Wait, this is about inheritance?


No.  This is where we talk about the second thing people talk about with Dependency Injection: Inversion of Control.  The benefit of having these interfaces is that you no longer have to worry about HOW something will be implemented.  You can pass off individual classes even between developers and they no longer have to know what each other are doing.  They have an interface that binds them.  That interface tells you in a very concise way what the architecture, the structure of your application is.  The individual class implementations can be good or bad, but you don't have to know how one class works in order to work with another.  Instead, you only need to know what public properties that class will provide you, and you can build your logic around it.

Inversion of Control is where you decide which class to inject at runtime.  You get control of your implementation at runtime, instead of at compile time.  Your control is "inverted" from the traditional implementation..  If you think about a traditional implementation of the above interfaces, BlobContainer would have an instance of Blob.  Which means that if you change Blob, you can easily break BlobContainer.  But if BlobContainer relies on an IBlob interface, then you can change Blob all day.  As long as it implements IBlob, BlobContainer will be unaffected by those changes.  BlobContainer now has control over the contract it chooses to support with objects that implement IBlob, rather than the other way around.

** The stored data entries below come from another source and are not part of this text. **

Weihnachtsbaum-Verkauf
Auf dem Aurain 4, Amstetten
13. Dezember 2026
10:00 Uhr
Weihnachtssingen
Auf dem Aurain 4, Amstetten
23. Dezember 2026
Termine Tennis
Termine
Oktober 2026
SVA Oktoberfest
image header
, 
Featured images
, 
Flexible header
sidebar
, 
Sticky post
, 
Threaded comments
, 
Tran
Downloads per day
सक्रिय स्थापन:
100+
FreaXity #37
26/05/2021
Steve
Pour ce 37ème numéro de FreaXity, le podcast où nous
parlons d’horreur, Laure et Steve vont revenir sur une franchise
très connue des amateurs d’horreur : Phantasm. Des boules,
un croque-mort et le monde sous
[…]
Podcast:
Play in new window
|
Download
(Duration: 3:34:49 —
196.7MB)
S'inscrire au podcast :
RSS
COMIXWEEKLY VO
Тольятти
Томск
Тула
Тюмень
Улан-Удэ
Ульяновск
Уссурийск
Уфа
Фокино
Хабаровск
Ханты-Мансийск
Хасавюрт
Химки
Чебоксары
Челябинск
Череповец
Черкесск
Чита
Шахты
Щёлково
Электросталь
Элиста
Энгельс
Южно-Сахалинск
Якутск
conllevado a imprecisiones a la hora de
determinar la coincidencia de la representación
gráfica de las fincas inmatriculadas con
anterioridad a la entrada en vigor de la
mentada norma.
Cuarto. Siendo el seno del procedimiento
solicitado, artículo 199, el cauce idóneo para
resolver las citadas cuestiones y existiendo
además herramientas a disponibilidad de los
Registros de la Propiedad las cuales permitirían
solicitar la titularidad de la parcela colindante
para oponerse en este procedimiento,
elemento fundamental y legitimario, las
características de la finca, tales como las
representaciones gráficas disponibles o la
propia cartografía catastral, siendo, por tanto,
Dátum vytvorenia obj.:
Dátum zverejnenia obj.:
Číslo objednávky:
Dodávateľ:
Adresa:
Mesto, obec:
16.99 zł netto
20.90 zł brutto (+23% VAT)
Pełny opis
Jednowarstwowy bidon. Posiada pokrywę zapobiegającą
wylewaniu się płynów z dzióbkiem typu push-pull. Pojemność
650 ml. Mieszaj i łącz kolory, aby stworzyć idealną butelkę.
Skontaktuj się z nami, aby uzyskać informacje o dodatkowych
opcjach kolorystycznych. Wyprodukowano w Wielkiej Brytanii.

This is what Dependency Injection gives us.  It creates a clear application structure that we can rely on.  But it has a bonus feature.  Interfaces can be implemented by multiple classes.  Since we can swap out these classes at runtime, which means: we can swap out our implementation.  For this reason, if you're working in a statically typed language, you should always use this Interface pattern.  In fact, that pattern has been around a while.  It's called the Revealing Interface Pattern, and has varying names and slightly modified versions in many languages, even those that are not statically typed.

So what's wrong?


Because you can change your implementation at runtime, you can do some crazy things.  The craziest I have seen is that some people use their DI library to create "global singletons" that they can access throughout their application.  Globals are bad.  Singletons are bad because people treat them like globals.  Wrapping singletons in a Dependency Injection library adds extra weight.  To add that extra weight in order to do something that's bad in the first place is so dumb.

Use Interfaces to make your code easier to follow, and IoC in order to make it easier to change out dependencies (read: classes).  Don't use DI to make your dependencies global.  Dependency Injection: You're doing it wrong.